Lunch with Juju

A journey through food in Kenya following fresh produce from farm to fork, scrumptious ingredients that make up delicious meals, and healthy options for those who love food and the kitchen!

Chunky Chowder the way it should be

OK I confess that I'm a lover of blended soup. This will come as a surprising confession to my parents, who sip soup every evening for dinner (following Granny's life rule of breakfast like a King, lunch like a Prince, supper like a Pauper)… but I am always slightly mystified by soup that is populated by all sorts of unidentified, overcooked, soggy looking bits.

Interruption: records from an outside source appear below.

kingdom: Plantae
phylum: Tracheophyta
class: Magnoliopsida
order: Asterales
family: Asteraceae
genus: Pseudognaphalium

But then there's chowder… chowder is another whole story. I first tasted chowder with my great friend James when I was in Boston - the home of this chunky and warming treat. It was appropriate - I was horrified by the blistering cold of a North American winter, and lamenting my lack of suitable attire. James suggested chowder for lunch which I wasn't quite sure about but three hours later, warmed to the core, I was a fervent convert.  

Chowder is about tucking into a thick, soupy, filling meal. This is a Kenyan take on traditional chowder which means we don't have clams, and I'd say this might be a little lighter than you expect but I promise you, as long as you like fish and sweetcorn, you will love this recipe. 

Ingredients

1 clove garlic, crushed
1 large leek, chopped
4 spring onions, chopped
6 small potatoes cut in half
1 litre fish stock
1 packet of smoked sailfish, pieces roughly chopped
1 tin of sweetcorn, drained
100 ml cream, soured with lemon juice
A handful of chopped dill
Zest of one lemon
Freshly ground pepper

Method

Start by heating a large knob of butter in a large saucepan. Add your spring onions, leeks and garlic. Put on a tight fitting lid and cook for four minutes until everything is softened. Add the potatoes, and continue to cook for another two minutes before adding the stock and cooking for a further ten minutes with the lid on. The potatoes should now be soft, so get out your stick blender and blitz the lot into a lovely thick base for your soup. Now add the cream, sweetcorn, and smoked sailfish and stir into the soup. Warm through and add the zest of your lemon and finally top with dill. Grind over some fresh pepper and if you're feeling indulgent put a knob of butter on the top. Serve with delicious bread and butter.